O Governo argentino evita revelar a nova cifra do nível de pobreza

A correção do índice de inflação obriga a admitir uma maior indigência

A presidenta argentina Cristina Fernández de Kirchner.
A presidenta argentina Cristina Fernández de Kirchner.Victor R. Caivano (AP)

O Governo da peronista Cristina Fernández de Kirchner reconheceu no último 13 de fevereiro uma inflação muito superior à que vinha anunciando até então. Entre 2007 e 2013, admitia algo ao redor de 1% ao mês, ante aos cerca de 2% calculados pelas agências municipais de estatística e as consultorias privadas. Por outro lado, para o último janeiro, quando se produziu a desvalorização do peso que impactou nos preços, o Executivo admitiu 3,7%, um nível mais próximo ao calculado pelas províncias e consultorias. Isso significaria um reconhecimento também do aumento no número de pobres? Por enquanto, não.

Nesta quarta-feira era previsto que o Instituto Nacional de Estatística e Censos (INDEC) divulgasse as cifras da pobreza e da indigência, mas não foi assim. Ontem, o chefe de gabinete da presidenta, Jorge Capitanich, admitiu que as cifras não foram publicadas por “severas carências metodológicas e pela impossibilidade de unir” o novo índice de preços ao consumidor (IPC) com o anterior. “Quando se dê a conhecer novamente o índice de pobreza e indigência, será porque estes problemas terão sido resolvidos ”, acrescentou.

O Governo argentino decidiu corrigir nos últimos meses as estatísticas de inflação e o PIB, que estava superestimado, pela ameaça de sanções do Fundo Monetário Internacional (FMI) e pelo interesse da governante de voltar a se aproximar dos mercados em tempos de escassez de divisas. Nos sete anos em que o INDEC informou que os bens e serviços ficavam menos caros que o real, também calculava, portanto, que os argentinos precisavam de menos dinheiro para evitar a pobreza. Portanto, divulgava uma cifra de pobres inferior à real. Agora o Executivo tem postergado a divulgação do novo dado. O FMI nunca exigiu que ele fosse corrigido.

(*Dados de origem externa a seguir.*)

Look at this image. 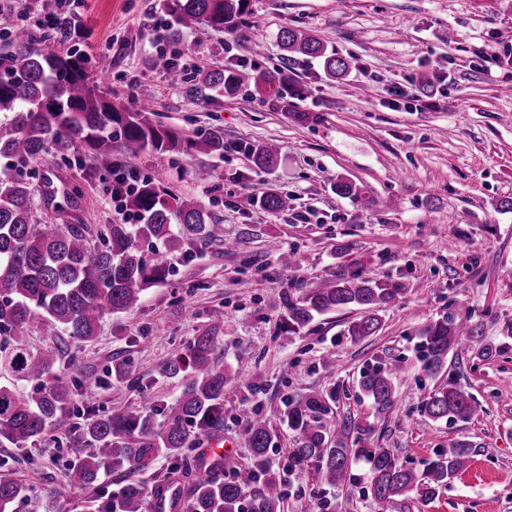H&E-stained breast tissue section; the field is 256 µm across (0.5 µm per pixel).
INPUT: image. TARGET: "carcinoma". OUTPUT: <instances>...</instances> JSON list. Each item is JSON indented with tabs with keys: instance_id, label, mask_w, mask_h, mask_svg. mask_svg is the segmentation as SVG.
<instances>
[{
	"instance_id": "obj_1",
	"label": "carcinoma",
	"mask_w": 512,
	"mask_h": 512,
	"mask_svg": "<svg viewBox=\"0 0 512 512\" xmlns=\"http://www.w3.org/2000/svg\"><path fill=\"white\" fill-rule=\"evenodd\" d=\"M249 0H164L169 17L167 39L178 44L204 30L226 31L250 40L238 20ZM45 29L18 23L9 13H0V376L32 384L29 395L9 385H0V446L25 450L47 434L69 412L80 395L83 424L77 439L66 448L78 484L94 494L96 512H281L280 481L262 477L261 468L277 437L276 423H285L294 433L289 450L291 475L300 477L315 469L317 478L332 487L353 483V462L369 464L367 494L382 510L400 497L413 493L422 501L439 496L448 483L463 472L472 456V445L456 442L436 455L423 472L401 463L390 448L381 445L373 426L332 428L327 421L336 388L310 391L290 398L284 409L244 416V441L253 464L234 470L224 478V459L206 472L191 474L181 483L174 478L179 468L189 469L186 447L188 426L207 429L224 418V386L239 371L219 368L223 348L212 333L195 337L184 354L174 355L157 368L165 377H183L182 391L170 404L156 409L161 416L120 410L100 412L96 393L78 390L69 375L56 372V353L32 351L23 336L35 320H49L63 327L81 343H91L99 323L116 313H129L140 305L145 292L163 282L170 267L151 259L142 242L159 241L172 253L183 243L205 242L221 236V225L196 197L173 196L165 187L166 175L139 181L125 200L137 224H106L99 231L100 247L92 248L82 224H46L33 203L34 173L30 165L54 143L64 163L112 158L121 146L131 155L141 152L181 154L189 149L205 153L224 150V133L211 129L193 139L157 124L149 109H132L104 96L91 81L95 73L112 69V58L101 53L93 58L75 46L74 21L45 0ZM285 57L296 55L319 59L325 73L340 78L351 62L337 55L320 39L285 27L278 33ZM155 67L172 83L186 85L192 99L211 102L233 98L247 87L265 90L288 108L285 77L249 69L214 66L192 75L178 68L166 53L154 59ZM83 146L80 155H70L73 144ZM277 146L262 143L248 148L249 159L259 168L273 165ZM262 208L283 212L291 198L276 190L259 197ZM406 285L374 275L339 272L306 289L288 304L286 325L296 333L315 316L358 307L363 314L351 321L344 335L361 342L378 334L379 312L399 300ZM484 323L471 315H443L424 323L416 332L422 370L438 375L448 354L470 345L474 357L492 356L493 345L484 342ZM403 372L400 361L372 365L360 374V392L371 402L374 416L386 419L398 405L395 381ZM421 412L433 422L471 420L478 412L474 396L450 378L428 392ZM160 455L176 466L158 481L165 488H151L130 475L147 468ZM110 471L124 477L115 493L101 494L98 481ZM32 488L7 477L0 478V512L14 503L31 499Z\"/></svg>"
}]
</instances>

A admissão de uma pobreza muito maior que a calculada durante os sete anos anteriores implicaria um algo difícil de digerir para o kirchnerismo. A própria Cristina Fernández se orgulhava da suposta queda da pobreza informada pelo INDEC. Assim o fez, por exemplo, em seu discurso anual diante o Congresso em 2013: “Em 2003 [quando chegou ao poder seu antecessor e marido, Néstor Kirchner] 54% da população era pobre na Argentina e 27,7% [estava] em estado de indigência [pobres que carecem de suficientes rendimentos para comer]; em 2012, 6,5% estavam na pobreza e 1,7%, na indigência. Isto obviamente é o produto das políticas de inclusão social e também de um ótimo trabalho, porque há setores de pobreza, que são os denominados núcleos duros da pobreza, aos quais, muitas vezes, o crescimento econômico com inclusão social, pela falta de capacitação, por muitas coisas, não chega”.

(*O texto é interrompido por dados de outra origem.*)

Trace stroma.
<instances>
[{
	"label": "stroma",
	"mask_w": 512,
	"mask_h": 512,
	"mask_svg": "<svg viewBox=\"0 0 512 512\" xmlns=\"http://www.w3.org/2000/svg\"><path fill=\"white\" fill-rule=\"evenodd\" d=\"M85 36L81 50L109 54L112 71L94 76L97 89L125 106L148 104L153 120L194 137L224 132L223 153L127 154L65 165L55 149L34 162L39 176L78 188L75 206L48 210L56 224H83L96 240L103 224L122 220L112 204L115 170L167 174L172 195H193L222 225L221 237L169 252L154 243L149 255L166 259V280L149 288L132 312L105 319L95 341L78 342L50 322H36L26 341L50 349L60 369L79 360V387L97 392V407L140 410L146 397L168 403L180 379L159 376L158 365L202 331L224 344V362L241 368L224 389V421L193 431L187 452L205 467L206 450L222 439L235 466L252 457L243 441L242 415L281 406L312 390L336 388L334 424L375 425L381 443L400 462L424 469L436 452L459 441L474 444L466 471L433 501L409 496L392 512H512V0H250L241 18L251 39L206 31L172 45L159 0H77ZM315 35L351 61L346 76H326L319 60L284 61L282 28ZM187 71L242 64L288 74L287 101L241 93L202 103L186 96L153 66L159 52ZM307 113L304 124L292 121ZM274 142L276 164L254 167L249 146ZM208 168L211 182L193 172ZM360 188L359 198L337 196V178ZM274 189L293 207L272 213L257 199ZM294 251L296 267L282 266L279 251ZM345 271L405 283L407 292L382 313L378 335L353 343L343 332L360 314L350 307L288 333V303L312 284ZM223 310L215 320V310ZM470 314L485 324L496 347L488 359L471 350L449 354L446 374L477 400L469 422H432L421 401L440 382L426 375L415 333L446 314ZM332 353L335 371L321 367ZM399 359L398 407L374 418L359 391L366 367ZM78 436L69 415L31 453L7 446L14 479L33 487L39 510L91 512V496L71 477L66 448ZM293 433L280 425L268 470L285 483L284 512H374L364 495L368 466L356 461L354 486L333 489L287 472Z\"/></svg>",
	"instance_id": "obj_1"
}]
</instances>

No entanto, nem o sindicalismo kirchnerista acreditava. O Centro de Investigação e Formação da ala pró-governo da Central de Trabalhadores da Argentina (CTA) informou pela última vez seu cálculo de pobreza em 2013. Na ocasião, assegurou que no ano anterior chegava a 19,9%, isto é, o triplo do que era admitido pelo Governo. A indigência, segundo o centro, chegava em 2012 a 4,3%, mais do que o dobro que o reconhecido pelo Executivo.

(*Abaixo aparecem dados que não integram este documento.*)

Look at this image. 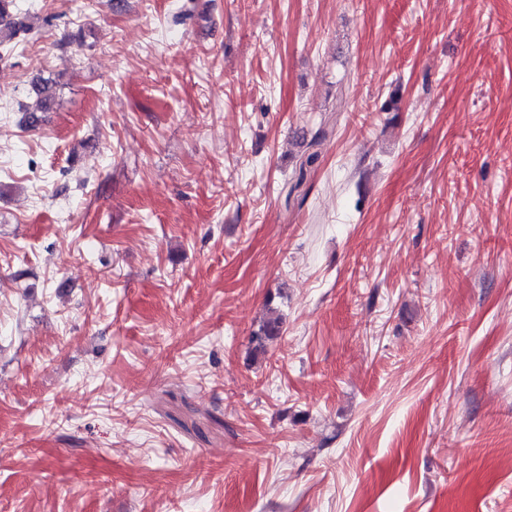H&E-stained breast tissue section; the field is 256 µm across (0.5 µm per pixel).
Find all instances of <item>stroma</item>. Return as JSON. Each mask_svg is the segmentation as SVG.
<instances>
[{
	"label": "stroma",
	"instance_id": "stroma-1",
	"mask_svg": "<svg viewBox=\"0 0 512 512\" xmlns=\"http://www.w3.org/2000/svg\"><path fill=\"white\" fill-rule=\"evenodd\" d=\"M16 13L0 512H512V0ZM36 91L40 96L39 106L36 110L30 111L27 117V123L32 127L37 126L41 122L36 112H46L54 100L56 96V83L49 79H43L36 86ZM270 316L260 326L258 332L252 336V342L255 343V350H265L269 341H273L280 336L281 318L275 315V311H270Z\"/></svg>",
	"mask_w": 512,
	"mask_h": 512
}]
</instances>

A Universidade Católica Argentina (UCA) também admitiu em seu relatório de 2013 que a pobreza baixava, mas a cifrou em 24,5% da população e a indigência em 4,9%. No Governo de Kirchner a pobreza caiu, mas, se for correta a estatística da Universidade Católica, só baixaria três pontos desde que Fernández chegou ao poder, em 2007. A melhoria seria muito inferior à conseguida no Brasil, Venezuela, Uruguai, Colômbia ou Peru.